Search the listing below for the line containing "8 % Two or more races". From there through the line containing "NBRS 2016 16OH106PV Page 4 of 23", transcribe every line exactly, both ends included.

> _DATASET RECORDS_
####################
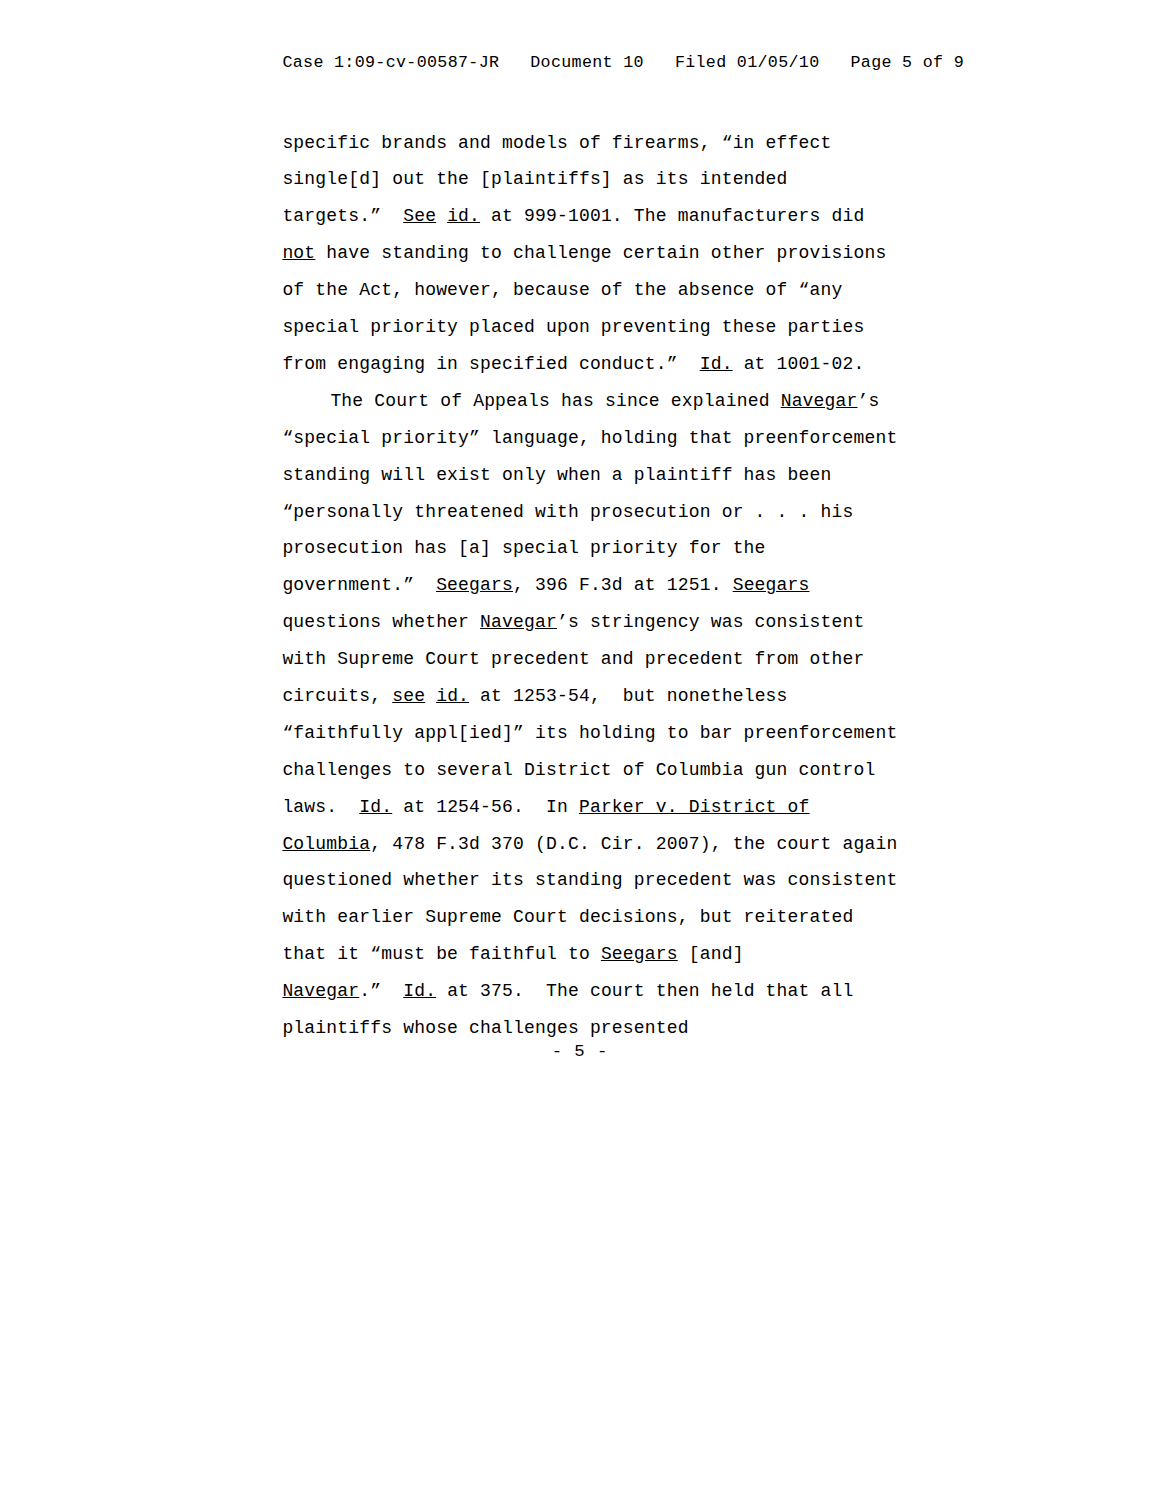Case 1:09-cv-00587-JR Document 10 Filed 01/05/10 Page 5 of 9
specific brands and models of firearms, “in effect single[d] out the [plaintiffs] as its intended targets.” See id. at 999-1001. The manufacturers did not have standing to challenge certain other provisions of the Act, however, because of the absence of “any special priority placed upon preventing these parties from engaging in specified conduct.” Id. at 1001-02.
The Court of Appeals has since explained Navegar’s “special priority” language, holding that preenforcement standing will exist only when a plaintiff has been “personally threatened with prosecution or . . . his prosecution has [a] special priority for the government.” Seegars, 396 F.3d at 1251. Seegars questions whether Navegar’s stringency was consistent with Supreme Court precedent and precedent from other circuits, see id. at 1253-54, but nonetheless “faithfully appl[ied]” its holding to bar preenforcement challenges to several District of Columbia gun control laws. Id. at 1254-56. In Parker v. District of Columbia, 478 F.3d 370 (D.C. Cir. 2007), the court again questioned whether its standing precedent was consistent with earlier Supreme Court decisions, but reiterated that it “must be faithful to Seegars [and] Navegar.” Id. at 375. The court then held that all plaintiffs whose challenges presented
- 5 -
####################
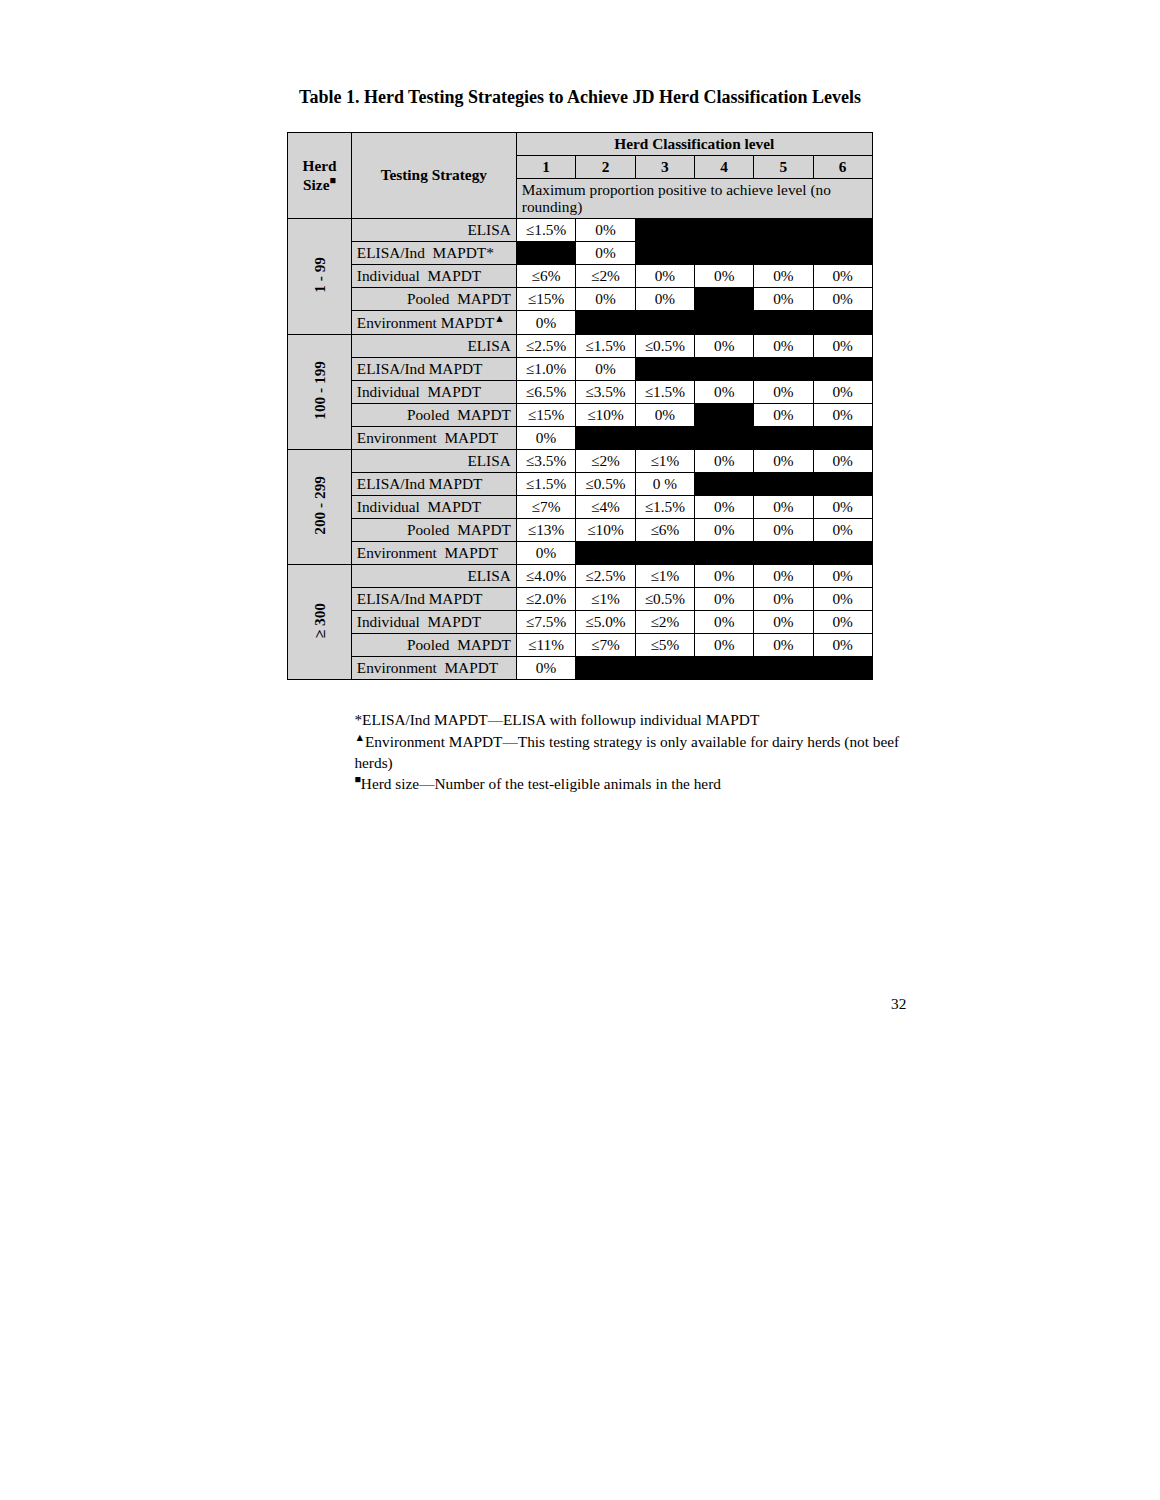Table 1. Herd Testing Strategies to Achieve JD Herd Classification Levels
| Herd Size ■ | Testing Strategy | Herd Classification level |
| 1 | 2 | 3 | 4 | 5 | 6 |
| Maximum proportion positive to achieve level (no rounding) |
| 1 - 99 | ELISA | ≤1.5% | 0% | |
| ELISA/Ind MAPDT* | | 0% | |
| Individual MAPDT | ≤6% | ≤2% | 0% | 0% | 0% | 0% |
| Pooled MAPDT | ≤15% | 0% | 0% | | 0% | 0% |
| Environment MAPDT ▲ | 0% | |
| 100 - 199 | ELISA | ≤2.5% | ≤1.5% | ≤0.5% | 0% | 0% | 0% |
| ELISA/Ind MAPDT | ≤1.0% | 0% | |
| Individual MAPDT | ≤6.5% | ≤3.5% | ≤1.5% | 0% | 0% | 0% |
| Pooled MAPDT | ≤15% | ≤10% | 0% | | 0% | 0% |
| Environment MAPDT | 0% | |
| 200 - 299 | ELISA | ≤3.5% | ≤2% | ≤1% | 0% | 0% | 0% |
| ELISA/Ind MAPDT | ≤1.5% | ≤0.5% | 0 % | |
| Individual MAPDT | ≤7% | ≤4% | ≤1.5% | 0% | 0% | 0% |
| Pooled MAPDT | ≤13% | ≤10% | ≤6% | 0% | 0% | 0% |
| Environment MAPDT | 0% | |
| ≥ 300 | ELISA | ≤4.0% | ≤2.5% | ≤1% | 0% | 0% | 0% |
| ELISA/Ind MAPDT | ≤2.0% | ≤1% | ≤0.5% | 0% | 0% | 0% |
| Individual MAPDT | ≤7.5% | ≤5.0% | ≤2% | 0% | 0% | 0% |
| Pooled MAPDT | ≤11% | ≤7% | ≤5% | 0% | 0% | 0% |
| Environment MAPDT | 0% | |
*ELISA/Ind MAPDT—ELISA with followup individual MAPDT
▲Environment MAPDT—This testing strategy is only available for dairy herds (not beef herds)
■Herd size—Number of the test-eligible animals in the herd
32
####################
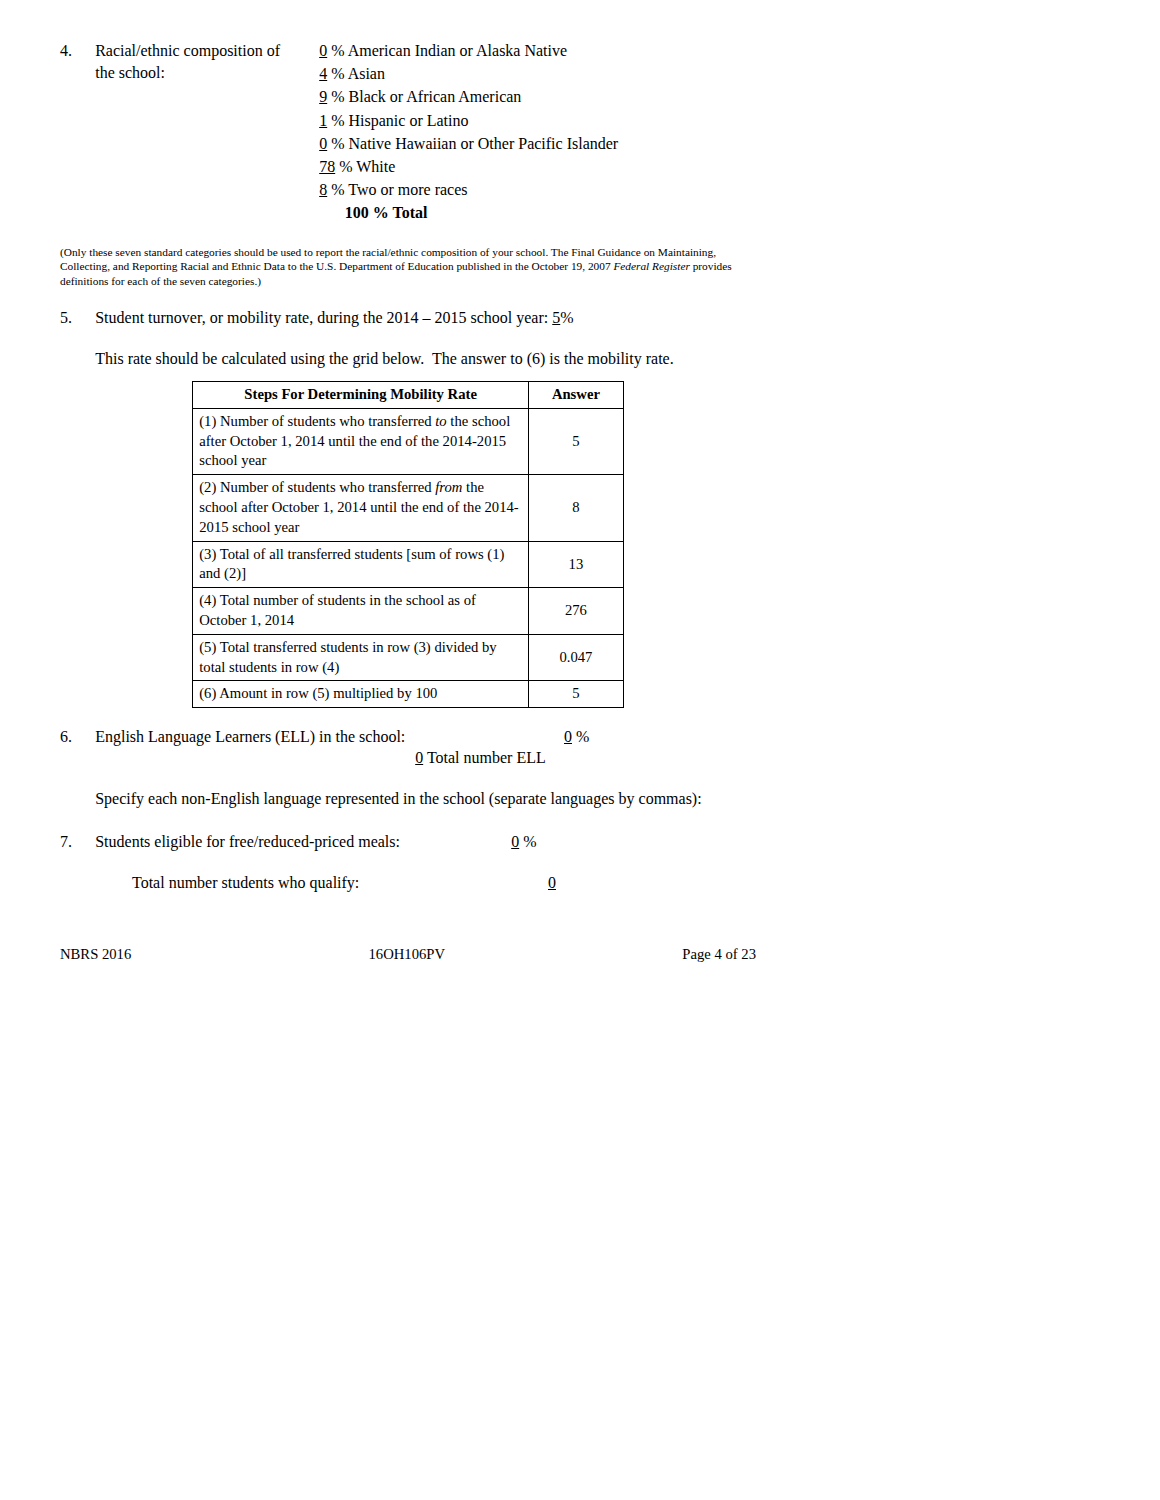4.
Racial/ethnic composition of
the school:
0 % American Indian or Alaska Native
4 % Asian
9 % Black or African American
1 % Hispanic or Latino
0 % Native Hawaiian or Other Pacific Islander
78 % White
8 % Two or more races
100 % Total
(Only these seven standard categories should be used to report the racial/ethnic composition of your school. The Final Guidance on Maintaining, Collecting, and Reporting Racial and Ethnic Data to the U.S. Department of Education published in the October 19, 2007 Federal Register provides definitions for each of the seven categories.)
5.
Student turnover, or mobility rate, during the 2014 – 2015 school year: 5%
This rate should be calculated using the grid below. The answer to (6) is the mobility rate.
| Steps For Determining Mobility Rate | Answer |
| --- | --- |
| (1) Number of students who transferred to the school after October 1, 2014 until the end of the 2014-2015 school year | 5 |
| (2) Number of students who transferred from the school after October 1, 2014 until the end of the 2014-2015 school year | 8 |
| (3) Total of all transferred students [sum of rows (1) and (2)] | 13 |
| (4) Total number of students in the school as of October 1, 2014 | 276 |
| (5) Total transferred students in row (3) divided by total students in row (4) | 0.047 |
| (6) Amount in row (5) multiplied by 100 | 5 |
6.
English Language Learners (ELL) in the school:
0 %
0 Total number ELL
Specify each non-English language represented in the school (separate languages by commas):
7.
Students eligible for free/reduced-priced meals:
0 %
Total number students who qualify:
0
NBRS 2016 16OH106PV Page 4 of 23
####################
> _RESULT_
8 % Two or more races
100 % Total
(Only these seven standard categories should be used to report the racial/ethnic composition of your school. The Final Guidance on Maintaining, Collecting, and Reporting Racial and Ethnic Data to the U.S. Department of Education published in the October 19, 2007 Federal Register provides definitions for each of the seven categories.)
5.
Student turnover, or mobility rate, during the 2014 – 2015 school year: 5%
This rate should be calculated using the grid below. The answer to (6) is the mobility rate.
| Steps For Determining Mobility Rate | Answer |
| --- | --- |
| (1) Number of students who transferred to the school after October 1, 2014 until the end of the 2014-2015 school year | 5 |
| (2) Number of students who transferred from the school after October 1, 2014 until the end of the 2014-2015 school year | 8 |
| (3) Total of all transferred students [sum of rows (1) and (2)] | 13 |
| (4) Total number of students in the school as of October 1, 2014 | 276 |
| (5) Total transferred students in row (3) divided by total students in row (4) | 0.047 |
| (6) Amount in row (5) multiplied by 100 | 5 |
6.
English Language Learners (ELL) in the school:
0 %
0 Total number ELL
Specify each non-English language represented in the school (separate languages by commas):
7.
Students eligible for free/reduced-priced meals:
0 %
Total number students who qualify:
0
NBRS 2016 16OH106PV Page 4 of 23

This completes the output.